- #Power mac g5 2.3 ghz dual core upgrade
- #Power mac g5 2.3 ghz dual core software
- #Power mac g5 2.3 ghz dual core Pc
#Power mac g5 2.3 ghz dual core Pc
As a PC person I'm impressed with how well Leopard and the G5 have aged.
#Power mac g5 2.3 ghz dual core upgrade
It's a close contemporary of Windows Vista, but whereas Vista was mocked as a bloated mess Leopard was generally regarded as a decent-albeit-inessential upgrade of 10.4 Tiger. OSX 10.5.8 Leopard was the final version of OSX for the PowerPC-era Macintoshes. It has more fans, but they run slower, only going mad every once in a while. On the positive side the G5 is quieter than my PC. That's almost twice as much as my fridge, and apparently with very heavy processing power consumption goes up to 400+ watts. At idle it consumes 140 watts of power - only ten watts less than my PC under load - and when taxed it sucks up 280+ watts. It has two spinning hard drives and an ancient Radeon 9600. In comparison my new, fourteen-year-old Power Macintosh G5 has two separate 64-bit PowerPC 970 processors running at 2ghz.

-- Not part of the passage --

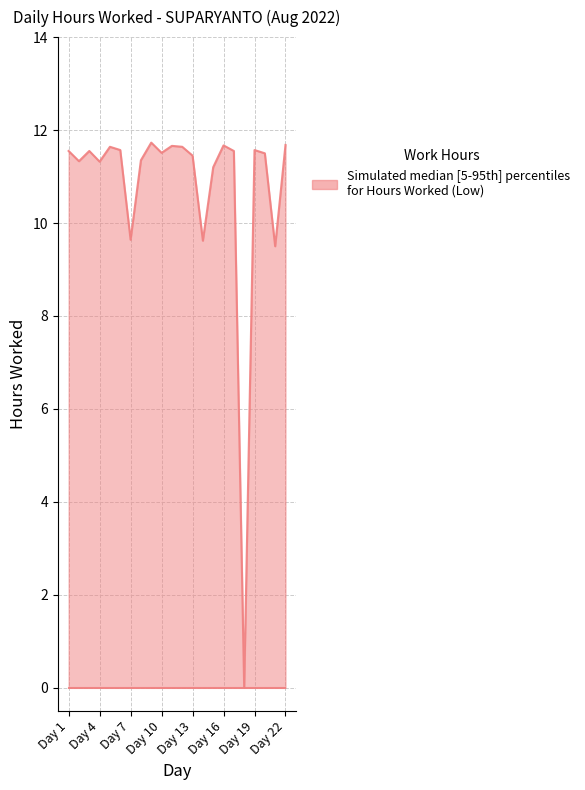

What is the maximum value shown in the chart?

11.7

#Power mac g5 2.3 ghz dual core software
They were only useful for burning data discs, however, as only the fastest G5s had the necessary combination of processor grunt and graphics hardware to decode Blu-Ray video, and even then finding PowerPC software that would play Blu-Ray films was problematic. The G5 predated Blu-Ray, but there were a couple of G5-compatible Blu-Ray drives. The G5 plays DVDs perfectly well, like every desktop computer since the late 1990s. Instead there was a familiar chime and OS X 10.5.8 loaded up. I was slightly disappointed when the machine started not with flames but with a muted whoosh, which settled down into a quiet hum. Furthermore I removed all of my clothes out of fear and assumed a defensive posture, attempting to prove to any and all observers that I was no harm to anyone. I sent a letter to the Home Office and British Telecom and my electricity provider to inform them that I was not a terrorist, and that the souls of the dead are reincarnated on Jupiter, and that I no longer wished to be married to Helena Bonham-Carter. Back in 2003 this very machine was, in Apple's words, "the world's fastest, most powerful personal computer".īefore turning it on for the first time I informed the local flying club that I was about to activate a powerful radio frequency source. Mine is a 2.0ghz dual-processor model, the flagship of the first wave of G5s. Almost fifteen years later G5s are available on the used market for almost nothing - postage is incredibly awkward - so I decided to try one out.
I knew that it had a striking case and a reputation for high power consumption and heat output, and for being 64-bit at a time when that was rare in the PC world, but that's about it.
I've long been a PC person, and from my point of view the G5 came and went in the blink of an eye. Our time in the sun is brief, the G5's time especially so. The G5 puts me in mind of an ageing footballer who finally has a chance to play a World Cup match he is called up from the substitute's bench, entertains the crowd for twenty minutes, but the team loses, and by the time of the next World Cup the uniform is the same but the players are all different. In 2003 it was a desktop supercomputer that was supposed to form the basis of Apple's product range for years to come, but within three years it had been discontinued, along with the entire PowerPC range, in favour of a completely new computing architecture. Apple launched the G5 in 2003 with great fanfare, but nowadays it has a decidedly mixed legacy. So weighty that it creases my paper backdrop, even if I put something underneath it. Let's have a look at the Apple Power Macintosh G5, a weighty space heater that can also perform computing tasks.